Tasks for this exercise
A: In the North by Northwest review, reproduce word for word the part that opens with the words containing "I guess there" and closes with "now-famed set pieces.".
B: Answer these from the North by Northwest review:
(i) Which earlier Hitchcock film is named as one that might match the glamorous charm of North by Northwest?
(ii) In which city is the busy street of the film's first scenes?
(iii) To whom is Cary Grant dictating while he runs late for an appointment?
C: Write the next part of the North by Northwest review, picking up after its final sentence.

Selected passage
^^^^^^^^^^^^^^^^

Thriller Thursdays: An advertising executive gets mistaken for an agent, is chased by assassins, runs for his life, and falls in love with a beautiful woman who just might be playing games and putting him into further danger
Last Updated: 07.04 PM, Sep 22, 2022
In our weekly column, Thriller Thursdays, we recommend specially-curated thrillers that’ll send a familiar chill down your spine.
I guess there would be several films in the rich oeuvre of Alfred Hitchcock which would qualify as his ‘best’, Psycho, Rear Window and Vertigo immediately come to mind. But there would be very few (maybe To Catch a Thief) which could match the sheer glamorous charm of North by Northwest! It has an irresistible charisma and an infinitesimal quality which pulls the viewer in for repeat viewings. It has to do as much with its breath-neck pace as it has to do with its smart writing and its now-famed set pieces.
The film revels in the Hitchcockian vein of acerbic humour from the first scenes of a busy New York street. Cary Grant is running late for an appointment, looking frightfully debonair even as he dictates to his secretary in the middle of the thronging crowds. In response to one of her remarks, he responds, “In the world of advertising there is no such thing as a lie. There’s only the expedient exaggeration.” Hitchcock obviously takes this advice to heart for his world of filmmaking too!

^^^^^^^^^^^^^^^^

Recorded information

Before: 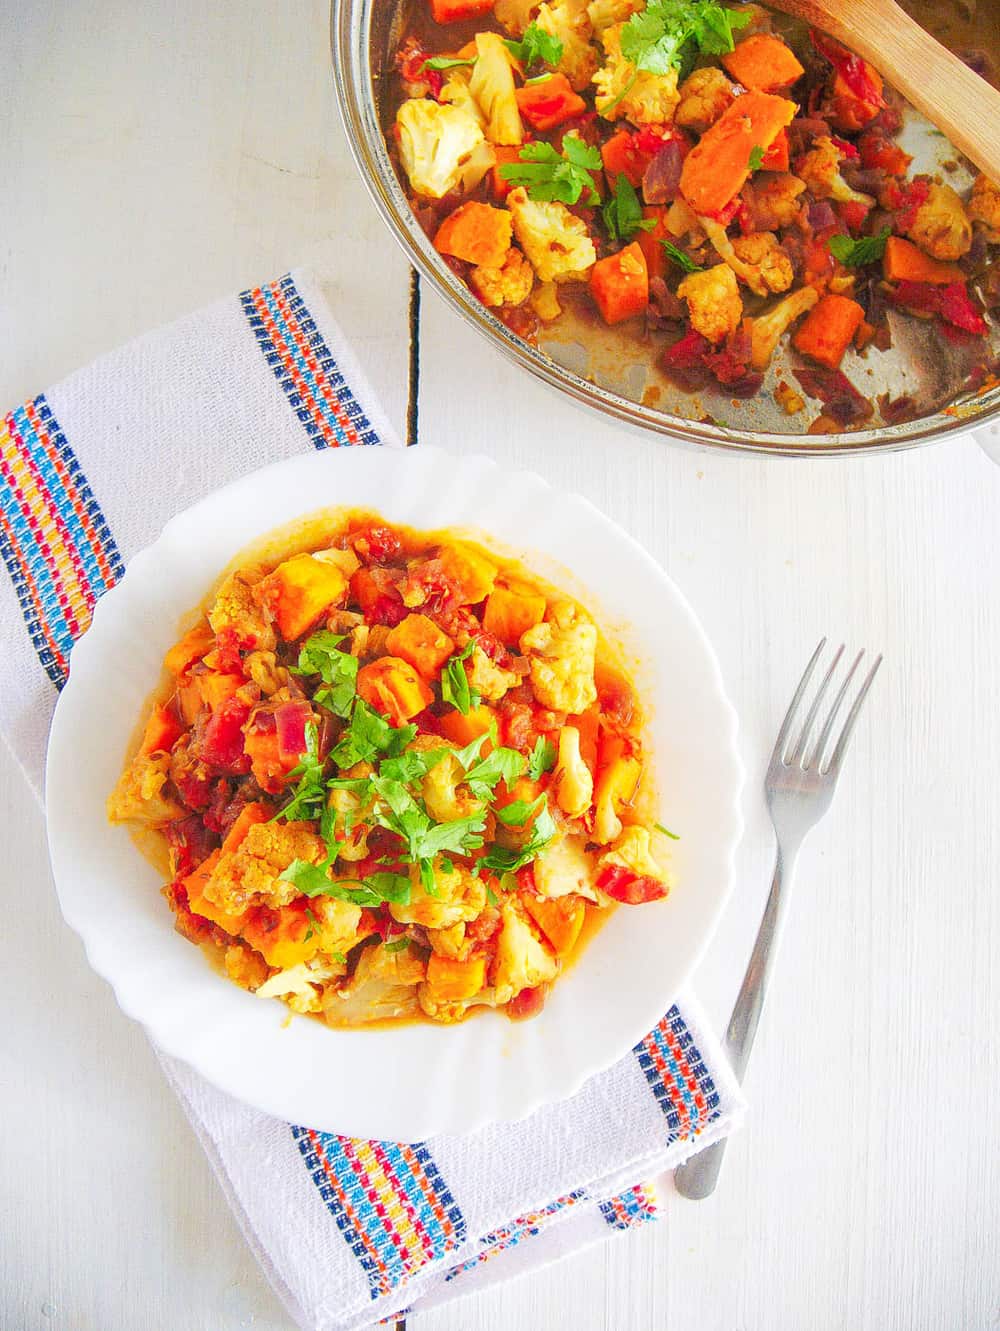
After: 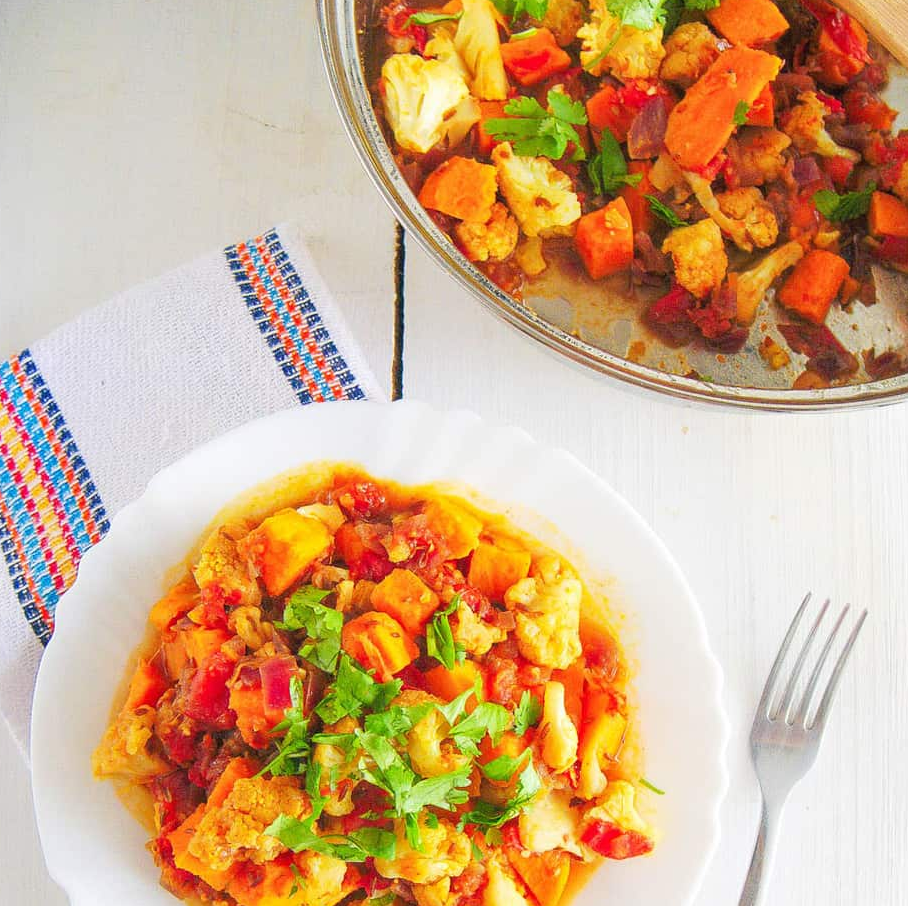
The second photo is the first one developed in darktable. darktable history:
crop: left 1.542%, top 3.454%, right 7.646%, bottom 28.456%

^^^^^^^^^^^^^^^^

Answers per task
A:
I guess there would be several films in the rich oeuvre of Alfred Hitchcock which would qualify as his ‘best’, Psycho, Rear Window and Vertigo immediately come to mind. But there would be very few (maybe To Catch a Thief) which could match the sheer glamorous charm of North by Northwest! It has an irresistible charisma and an infinitesimal quality which pulls the viewer in for repeat viewings. It has to do as much with its breath-neck pace as it has to do with its smart writing and its now-famed set pieces.

B:
(i) To Catch a Thief
(ii) New York
(iii) His secretary

C:
Cary Grant is Roger Thornhill, an advertising executive, very quickly mistaken for a government agent, with a gun pointed at his heart whilst doing an official meeting in a hotel bar. And then there ensues a car ride between two obvious no-gooders, and Thornhill realises he is being kidnapped. He is taken to a massive villa belonging to Lester Townsend, who turns out to be a watchful, inquiring, sarcastic, and a threatening James Mason — who keeps calling Thornhill, Kaplan, and asks him questions he has no idea about.
A case, obliviously, of mistaken identities! But the villains have a very tough time believing any of Thornhill's protestations. And the film hurtles towards its first set piece, with a completely sloshed Cary Grant driving a car on the edge of a perilous cliff-side road! It’s shot on Cary Grant’s terrified face as he realises he’s headed for potential death and edited with shots of a careening dangerous road; it's a humorous and fun and exciting and dangerous sequence, played, as is the whole film - for laughs and suspense!
And that’s just the beginning of a chase, with assassins after Thornhill, and he tries to unravel the mystery of the missing Kaplan. What ensues is an iconic United Nations moment (which was legendarily shot surreptitiously by Hitchcock), a train journey with the luscious Eva Marie Saint, a gorgeously-lingering happily-unending kiss, a ripper of a dust cropper plane scene, a suspense-laden and hilarious auction sequence, and finally a denouement amidst the noses of Abe Lincoln, Jefferson, Washington, and Roosevelt on the granite face of Mount Rushmore.
Only too often we have films failing in their transitions from one set piece to another, but North by Northwest completely invests in sharpening its narrative to make the proceedings continuously disruptive and surprising. Thrown into the concoction is blackmail, double-cross, romance, espionage, double-double-cross, shootings, assassination - whew, the works! It could well be James Bond in the hands of the triple-chinned director. And does it work - oh how!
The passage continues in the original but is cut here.